Extract to read:
RE: [PATCH v2] Porting barebox to a new SoC

[Date Prev][Date Next][Thread Prev][Thread Next][Date Index][Thread Index]

 



Thanks Ahmad, I Will try to post same question on Linux mailing list.

> -----Original Message-----
> From: Ahmad Fatoum <a.fatoum@xxxxxxxxxxxxxx>
> Sent: Tuesday, August 22, 2023 11:01 AM
> To: Lior Weintraub <liorw@xxxxxxxxxx>
> Cc: Ahmad Fatoum <ahmad@xxxxxx>; barebox@xxxxxxxxxxxxxxxxxxx
> Subject: Re: [PATCH v2] Porting barebox to a new SoC
> 
> CAUTION: External Sender
> 
> Hello Lior,
> 
> On 03.08.23 13:17, Lior Weintraub wrote:
> > Hi Ahmad,
> >
> > Hope you had a great time on EOSS 2023 :-)

Aim of the exercise:
Please give the date and time on which Ahmad Fatoum's message was sent, according to the mailing-list reply.

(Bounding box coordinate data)
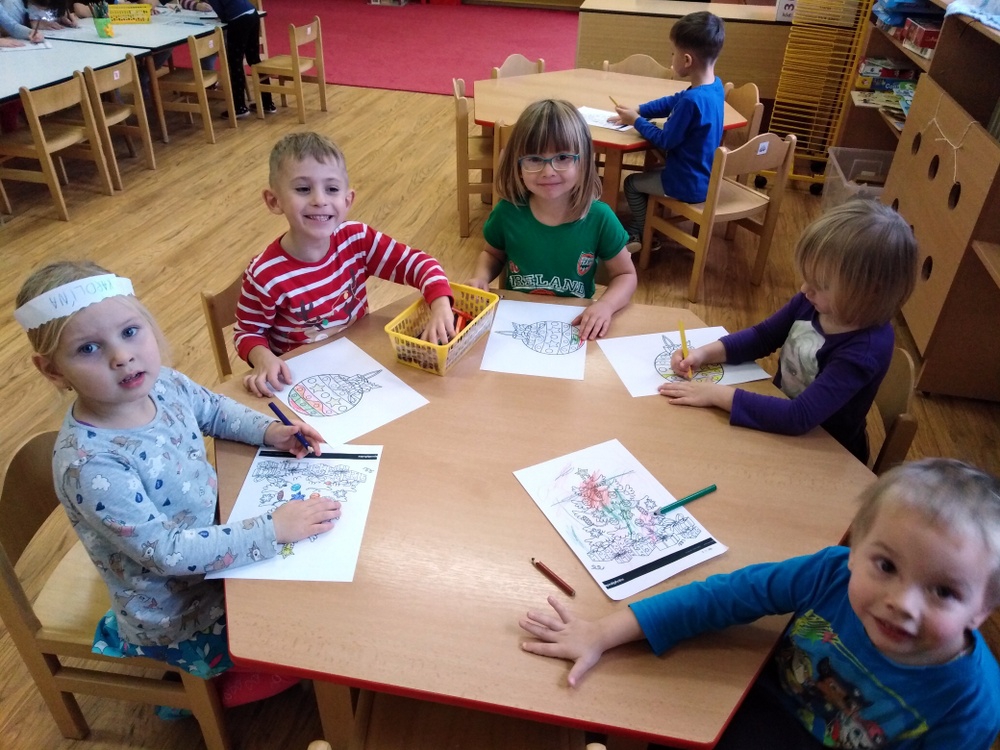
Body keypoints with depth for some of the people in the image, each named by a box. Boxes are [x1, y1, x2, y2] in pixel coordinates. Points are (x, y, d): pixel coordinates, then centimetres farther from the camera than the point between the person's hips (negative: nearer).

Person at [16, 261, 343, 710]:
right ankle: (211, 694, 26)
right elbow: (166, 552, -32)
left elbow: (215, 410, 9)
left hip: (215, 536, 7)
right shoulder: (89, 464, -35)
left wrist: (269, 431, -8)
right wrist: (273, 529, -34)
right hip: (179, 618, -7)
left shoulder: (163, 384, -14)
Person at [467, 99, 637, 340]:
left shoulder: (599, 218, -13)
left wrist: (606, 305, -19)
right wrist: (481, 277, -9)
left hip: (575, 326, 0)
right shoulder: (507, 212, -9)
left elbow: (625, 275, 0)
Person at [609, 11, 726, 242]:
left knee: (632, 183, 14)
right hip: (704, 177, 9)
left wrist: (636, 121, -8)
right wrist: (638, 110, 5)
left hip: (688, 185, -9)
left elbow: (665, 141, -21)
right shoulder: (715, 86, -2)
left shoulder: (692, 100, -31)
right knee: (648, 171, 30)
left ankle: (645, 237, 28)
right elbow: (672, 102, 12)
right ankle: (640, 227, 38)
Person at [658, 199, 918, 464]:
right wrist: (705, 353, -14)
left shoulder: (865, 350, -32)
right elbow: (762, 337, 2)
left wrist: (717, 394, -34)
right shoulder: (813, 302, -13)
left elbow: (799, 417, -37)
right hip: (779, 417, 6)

---

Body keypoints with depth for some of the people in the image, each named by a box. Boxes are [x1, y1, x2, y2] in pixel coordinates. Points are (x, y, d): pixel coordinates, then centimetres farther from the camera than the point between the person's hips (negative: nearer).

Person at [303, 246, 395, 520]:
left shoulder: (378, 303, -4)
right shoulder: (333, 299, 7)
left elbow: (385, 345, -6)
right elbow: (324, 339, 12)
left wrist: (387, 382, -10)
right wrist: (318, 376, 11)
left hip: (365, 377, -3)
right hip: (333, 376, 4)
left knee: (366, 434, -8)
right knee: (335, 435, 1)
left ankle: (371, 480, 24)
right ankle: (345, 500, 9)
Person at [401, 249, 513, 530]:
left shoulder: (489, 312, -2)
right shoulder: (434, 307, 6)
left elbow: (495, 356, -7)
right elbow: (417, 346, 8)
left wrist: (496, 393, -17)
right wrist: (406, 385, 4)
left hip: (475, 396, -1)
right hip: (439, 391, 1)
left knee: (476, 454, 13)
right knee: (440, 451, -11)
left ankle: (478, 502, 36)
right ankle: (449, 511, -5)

Exercise solution:
Tuesday, August 22, 2023, 11:01 AM